Samsuri mengatakan, salah satu cara mensejahterakan rakyat dan kaum buruh ialah dengan menaikkan Upah Minimum Provinsi (UMP) sesuai dengan kebutuhan masyarakat.
"Nah, kalau memangnya itu komitmennya (Presiden Prabowo) harusnya para Gubernur bisa menjabarkan daripada statement beliau. Apa itu, naikkan upah. Karena kesejahteraan itu terbentuk bagaimana pendapatan buruh, pendapatan masyarakat," ujar Samsuri saat menggelar aksi di Balai Kota DKI Jakarta, Rabu (30/10/2024).
Oleh karena itu, lanjut Samsuri, pihaknya meminta kenaikan UMP sebesar 10 persen dari UMP DKI Jakarta tahun 2024.
Diketahui, UMP DKI Jakarta 2024 saat ini adalah Rp 5.067.381. Apabila tuntutan buruh mengenai kenaikan UMP 2025 sebesar 10 persen dikabulkan, maka kurang lebih UMP 2025 DKI Jakarta akan mengalami kenaikan sebesar Rp 506,738 atau menjadi Rp 5.574.119.

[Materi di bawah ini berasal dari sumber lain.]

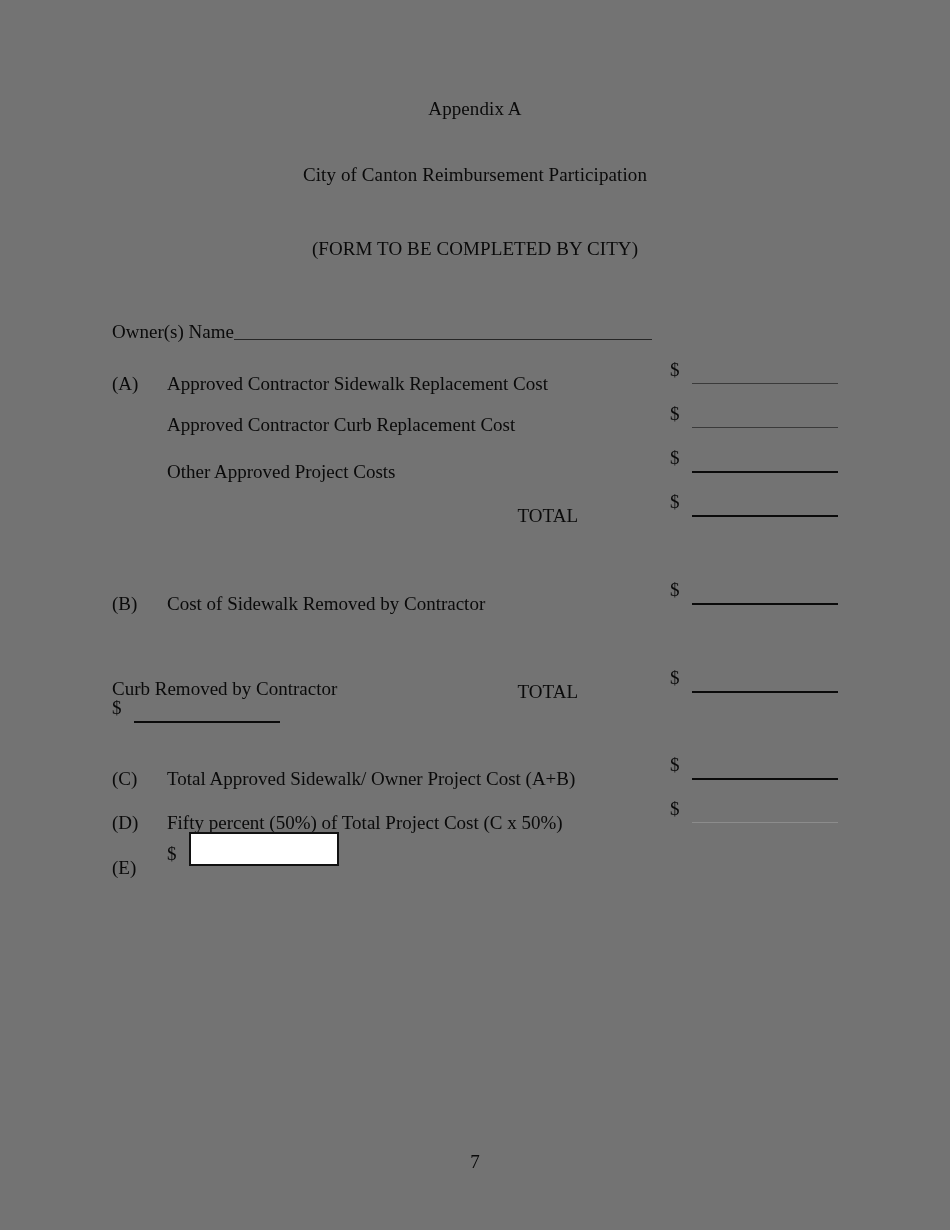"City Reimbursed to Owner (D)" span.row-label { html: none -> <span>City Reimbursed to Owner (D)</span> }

"Kalau buruh sekarang ini hanya Rp5.067.000 jauh panggang dari pada api untuk menuju sebuah kesejahteraan. Oleh karena itu buruh menuntut 8 sampai dengan 10 persen. Dan itu real," tegasnya.
Diketahui, ratusan buruh dari berbagai serikat pekerja mengeruduk Balai Kota DKI Jakarta. Mereka mendesak agar Pemprov DKI Jakarta menaikkan upah minimum provinsi (UMP) 2025 sebesar 8-10 Persen.
Kemudian, buruh juga mendesak pemerintah mencabut Omnibus Law UU Cipta Kerja setidak-tidaknya klaster ketenagakerjaan dan perlindungan petani.
Selain itu, buruh DKI juga mengajukan tuntutan kepada Pemprov DKI Jakarta untuk membuat peraturan daerah yang melarang adanya batasan usia dalam perekrutan karyawan.
Jika tuntutan tidak dipenuhi, buruh DKI Jakarta akan bergabung dengan jutaan buruh lainnya di seluruh Indonesia untuk menggelar mogok kerja nasional. Aksi mogok nasional ini setidaknya akan diikuti oleh lima juta buruh dari 15.000 pabrik yang tersebar di 38 provinsi di Indonesia.
"Jika pemerintah daerah maupun pusat tidak mendengar tuntutan kami, maka bisa dipastikan serikat buruh sudah merancang untuk melakukan mogok nasional yang waktunya telah ditentukan oleh pimpinan pusat (tentatif adalah 11-12 November 2024). Stop produksi," ujar Ketua Perda KSPI DKI Jakarta Winarso di Balai Kota DKI Jakarta, Rabu (30/10/2024).